I used to daydream about the great climbs through university lectures and seminars, hacking my way up ice fields and climbing boldly over roofs of granite thousands of feet above pristine glaciers. Then came the day when I was sitting on the summits of these dreams and they had become real, ordinary – evaporating like dew in the sun, never to be recalled in quite the same addictive, compulsive way again. If I ever climbed the Eiger then my greatest dream would evaporate too.
No
, I told myself,
don’t crush the dream.
It’s safer that way.

I have always been a poor liar and the lie did not sit comfortably. I should have admitted that I was not good enough. I should have said I was scared of it, but I never did – even though there was an element of truth in both thoughts. Now as I looked at the group of Eiger books I wondered whether I had subconsciously stacked them like that because I knew that one day I might need to read them again.

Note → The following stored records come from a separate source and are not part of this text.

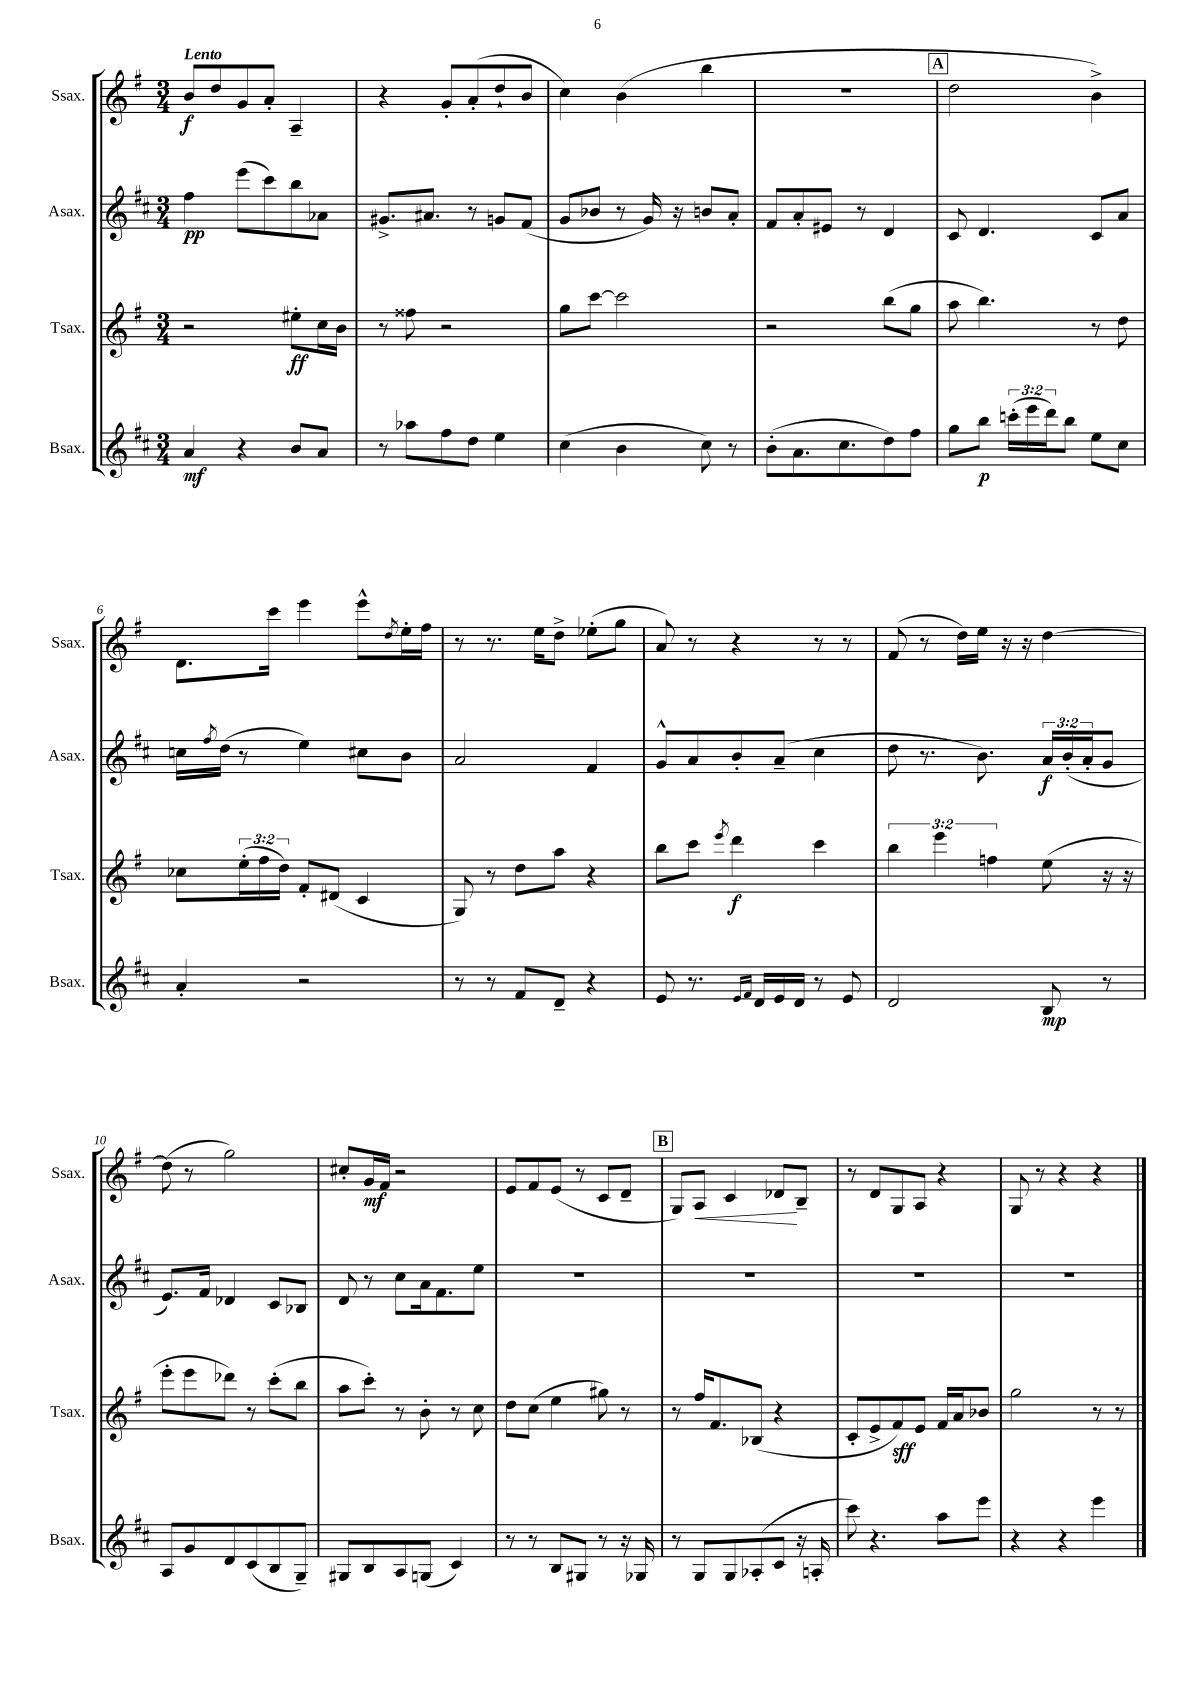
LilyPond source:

<<
\new StaffGroup <<
\new Staff = "s0" \with { instrumentName = "Ssax." shortInstrumentName = "Ssax." } {
    \clef treble \key g \major \numericTimeSignature \time 3/4 \tempo "Lento"
    b'8\f d''8 g'8 a'8-. a4-- |
    r4 g'8-. a'8-.( d''8-! b'8 |
    c''4) b'4( b''4 |
    R2. |
    \mark \markup { \box "A" } d''2 b'4->) |
    d'8. c'''16 e'''4 e'''8-^ \acciaccatura { d''8 } e''16-. fis''16 |
    r8 r8. e''16 d''8-> ees''8-.( g''8 |
    a'8) r8 r4 r8 r8 |
    fis'8( r8 d''16) e''16 r16 r16 d''4~ |
    d''8( r8 g''2) |
    cis''8-. g'16\mf fis'16 r2 |
    e'8 fis'8 e'8( r8 c'8 d'8-- |
    \mark \markup { \box "B" } g8) a8\< c'4 des'8\! b8-- |
    r8 d'8 g8 a8 r4 |
    g8 r8 r4 r4 \bar "|." |
}
\new Staff = "s1" \with { instrumentName = "Asax." shortInstrumentName = "Asax." } {
    \clef treble \key d \major \numericTimeSignature \time 3/4 \override Staff.TupletNumber.text = #tuplet-number::calc-fraction-text
    fis''4\pp e'''8( cis'''8) b''8 aes'8 |
    gis'8.-> ais'8. r8 g'8 fis'8( |
    g'8 bes'8 r8 g'16) r16 b'8 a'8-. |
    fis'8 a'8-. eis'8 r8 d'4 |
    \mark \markup { \box "A" } cis'8 d'4. cis'8 a'8 |
    c''16 \acciaccatura { fis''8 } d''16( r8 e''4) cis''8 b'8 |
    a'2 fis'4 |
    g'8-^ a'8 b'8-. a'8--( cis''4 |
    d''8 r8. b'8.) \tuplet 3/2 { a'16\f b'16-.( a'16-. } g'8 |
    e'8.) fis'16 des'4 cis'8 bes8 |
    d'8 r8 cis''8 a'16 fis'8. e''8 |
    R2. |
    \mark \markup { \box "B" } R2. |
    R2. |
    R2. \bar "|." |
}
\new Staff = "s2" \with { instrumentName = "Tsax." shortInstrumentName = "Tsax." } {
    \clef treble \key g \major \numericTimeSignature \time 3/4 \override Staff.TupletNumber.text = #tuplet-number::calc-fraction-text
    r2 eis''8-.\ff c''16 b'16 |
    r8 fisis''8 r2 |
    g''8 c'''8~ c'''2 |
    r2 b''8( g''8 |
    \mark \markup { \box "A" } a''8 b''4.) r8 d''8 |
    ces''8 \tuplet 3/2 { e''16-.( fis''16 d''16) } fis'8-. dis'8( c'4 |
    g8) r8 d''8 a''8 r4 |
    b''8 c'''8 \acciaccatura { e'''8 } d'''4\f c'''4 |
    \tuplet 3/2 { b''4 e'''4 f''4 } e''8( r16 r16 |
    e'''8-. e'''8 des'''8) r8 c'''8-.( b''8 |
    a''8 c'''8-.) r8 b'8-. r8 c''8 |
    d''8 c''8( e''4 gis''8) r8 |
    \mark \markup { \box "B" } r8 fis''16 fis'8. bes8( r4 |
    c'8-. e'8-> fis'8\sff) e'8 fis'16 a'16 bes'8 |
    g''2 r8 r8 \bar "|." |
}
\new Staff = "s3" \with { instrumentName = "Bsax." shortInstrumentName = "Bsax." } {
    \clef treble \key d \major \numericTimeSignature \time 3/4 \override Staff.TupletNumber.text = #tuplet-number::calc-fraction-text
    a'4\mf r4 b'8 a'8 |
    r8 aes''8 fis''8 d''8 e''4 |
    cis''4( b'4 cis''8) r8 |
    b'8-.( a'8. cis''8. d''8) fis''8 |
    \mark \markup { \box "A" } g''8 b''8\p \tuplet 3/2 { c'''16-.( e'''16 d'''16) } b''8 e''8 cis''8 |
    a'4-. r2 |
    r8 r8 fis'8 d'8-- r4 |
    e'8 r8. \grace { e'16 fis'16 } d'16 e'16 d'16 r8 e'8 |
    d'2 b8\mp r8 |
    a8 g'8 d'8 cis'8( b8 g8--) |
    gis8 b8 a8 g8( cis'4) |
    r8 r8 b8 gis8 r8 r16 ges16 |
    \mark \markup { \box "B" } r8 g8 g8 aes8-.( cis'8 r16 a16-. |
    cis'''8) r4. a''8 e'''8 |
    r4 r4 e'''4 \bar "|." |
}
>>
>>
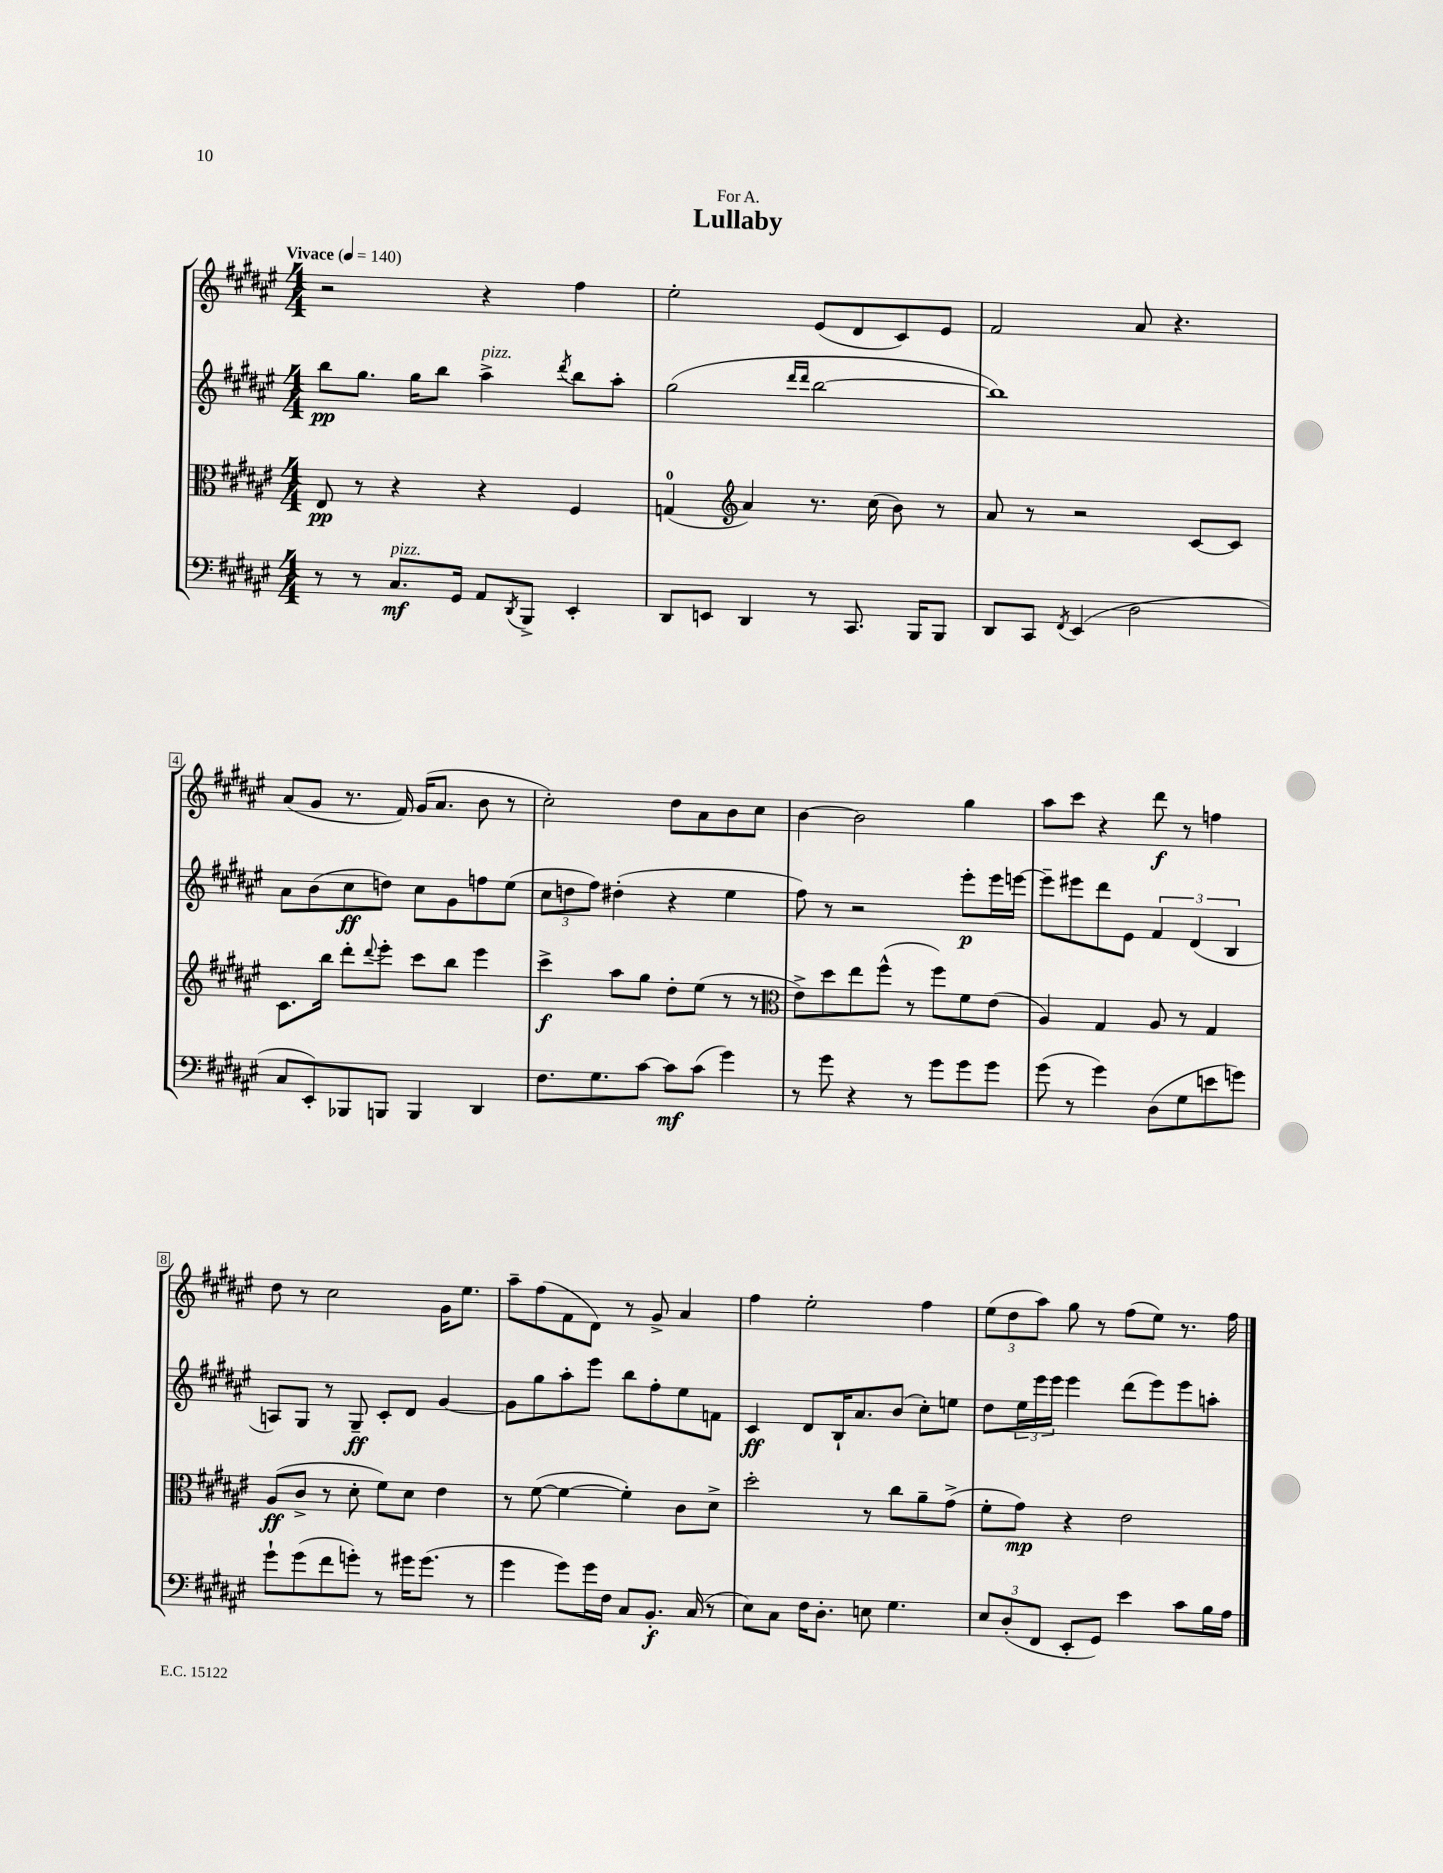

**kern	**kern	**kern	**kern
*staff4	*staff3	*staff2	*staff1
*clefF4	*clefC3	*clefG2	*clefG2
*k[f#c#g#d#a#e#]	*k[f#c#g#d#a#e#]	*k[f#c#g#d#a#e#]	*k[f#c#g#d#a#e#]
*M4/4	*M4/4	*M4/4	*M4/4
*MM140	*MM140	*MM140	*MM140
8r	8E#/	8bb\L	2r
8r	8r	8.gg#\J	.
8.C#/L	4r	.	.
.	.	16gg#\LK	.
.	.	8bb\J	.
16GG#/Jk	.	.	.
8AA#/L	4r	4aa#^\	4r
8qDD#/	.	.	.
8BBB^/J	.	.	.
.	.	8qddd#/	.
4EE#'/	4F#/	8bb\L	4ff#\
.	.	8aa#'\J	.
=	=	=	=
8DD#/L	(4G/	(2gg#\	2ee#'\
8EE/J	.	.	.
*	*clefG2	*	*
4DD#/	4a#/)	.	.
.	.	16qqddd#/LL	.
.	.	16qqddd#/JJ	.
8r	8.r	[2bb\	(8e#/L
8.CC#/	.	.	8d#/
.	(16cc#\	.	.
.	8b\)	.	8c#/)
16BBB/LK	.	.	.
8BBB/J	8r	.	8e#/J
=	=	=	=
8DD#/L	8a#/	1bb])	2f#/
8CC#/J	8r	.	.
8qFF#/	.	.	.
(4EE#/	2r	.	.
2D#\	.	.	8a#/
.	.	.	4.r
.	[8c#/L	.	.
.	8c#/]J	.	.
=	=	=	=
8C#/L	8.c#\L	8a#\L	(8a#/L
8EE#'/)	.	(8b\	8g#/J
.	16bb\Jk	.	.
8BBB-/	8ddd#'\L	8cc#\	8.r
.	8qqddd#/	.	.
8BBB/J	8eee#'\J	8dd\J)	.
.	.	.	16f#/)
4BBB/	8ccc#\L	8cc#\L	(16g#/LK
.	.	.	8.a#/J
.	8bb\J	8g#\	.
4DD#/	4eee#\	8ff\	8b\
.	.	(8ee#\J	8r
=	=	=	=
8.F#\L	4ccc#^\	12cc#\L	2cc#'\)
.	.	12dd\	.
.	.	12ff#\J)	.
8.G#\	.	.	.
.	8aa#\L	(4dd#'\	.
[8c#\J	8gg#\J	.	.
8c#\]L	8dd#'\L	4r	8dd#\L
(8c#\J	(8ee#\J	.	8a#\
4g#\)	8r	4ee#\	8b\
.	8r	.	8cc#\J
=	=	=	=
*	*clefC3	*	*
8r	8e#^\L)	8ff#\)	[4b\
8g#\	8dd#\	8r	.
4r	8ee#\	2r	2b\]
.	(8ff#^^\J	.	.
8r	8r	.	.
8g#\L	8ff#\L)	.	.
8g#\	8f#\	8eee#'\L	4gg#\
8g#\J	(8e#\J	16eee#\L	.
.	.	[16eee\JJ	.
=	=	=	=
(8g#\	4A#/)	8eee~\]L	8aa#\L
8r	.	8eee#\	8ccc#\J
4g#\)	4G#/	8ddd#\	4r
.	.	8e#\J	.
(8D#\L	8A#/	6f#/	8ddd#\
8G#\	8r	.	8r
.	.	(6d#/	.
8e\	4G#/	.	4ff\
.	.	6B/	.
8g\J)	.	.	.
=	=	=	=
8g#`\L	(8A#/L	8A/L)	8dd#\
(8g#\	8c#^/J	8G#/J	8r
8f#\	8r	8r	2cc#\
8g'\J)	8d#'\	8G#~/	.
8r	8f#\L)	8c#'/L	.
16g#\LK	8d#\J	8d#/J	.
(8.g#\J	.	.	.
.	4e#\	[4g#/	16g#\LK
.	.	.	8.ee#\J
8r	.	.	.
=	=	=	=
4g#\	8r	8g#\]L	8aa#~\L
.	([8f#\	8gg#\	(8ff#\
8g#\L)	4f#\_	8aa#'\	8f#\
16g#\L	.	8eee#\J	8d#\J)
16F#\JJ	.	.	.
8C#/L	4f#'\])	8bb\L	8r
8.BB'/J	.	8ff#'\	8g#^/
.	8c#\L	8ee#\	4a#/
(16C#/	.	.	.
8r	8d#^\J	8f\J	.
=	=	=	=
8E#\L)	2dd#'\	4c#/	4ff#\
8C#\J	.	.	.
16F#\LK	.	8d#/L	2ee#'\
8.D#'\J	.	.	.
.	.	16B`/K	.
.	.	8.a#/	.
8E\	8r	.	.
4.G#\	8cc#\L	(8b/J	.
.	8a#~\	8cc#'\L)	4ff#\
.	(8g#^\J	8ee\J	.
=	=	=	=
12E#/L	8f#'\L	8dd#\L	(12ee#\L
(12D#'/	.	.	12dd#\
.	8g#\J)	24ee#\L	.
12FF#/J	.	24eee#\	12aa#\J)
.	.	24eee#\JJ	.
8EE#'/L	4r	4eee#\	8gg#\
8GG#/J)	.	.	8r
4e#\	2e#\	(8ddd#\L	(8ff#\L
.	.	8eee#\)	8ee#\J)
8c#\L	.	8eee#\	8.r
16B\L	.	8aa'\J	.
16A#\JJ	.	.	16ff#\
==	==	==	==
*-	*-	*-	*-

There was a passage in Peter and Leni Gillman’s book in which they quoted Mallory’s article for the
Alpine Journal
describing his ascent of Mont Blanc:

 

As they toiled up the final snowfield to the summit, Mallory was afraid of an anticlimax, but then he was suffused with an uplifting awareness that even this most arduous stretch was part of the whole experience.
‘The dream stretched to the very end.’
Once again Mallory had invoked the idea of the dream to describe his aims and goals. He ended with a passage using the construct of the dream.

‘One must conquer, achieve, get to the top: one must know the end to be convinced that one can win the end – to know there’s no dream that mustn’t be dared … Is this the summit, crowning the day? How cool and how quiet! We’re not exultant: but delighted, joyful: soberly astonished … Have we vanquished an enemy? None but ourselves …’

 

I was struck by the familiarity of his ideas, remembering a time as a young, egotistic and overly ambitious alpinist when I had thought in similar terms. It often seemed, on later reflection, that I had spent so many hours and days dreaming about these gilded climbs that when the eventual summit was attained, the route ticked off in the guide-book, it was as if I had subconsciously willed it to happen. On some ascents I would find myself privately asking ‘
Am I really doing this?
’ as I looked at a friend struggle up a strenuous golden granite finger crack. Sometimes I would come across a soaring book-end corner or a steep icy overhang and be surprised to find that it looked so familiar and so exactly right. It was not a sense of
déjà vu
but rather an uncanny feeling that I had been led to this place, to this uplifting experience. That this was what I was meant to do. It felt right.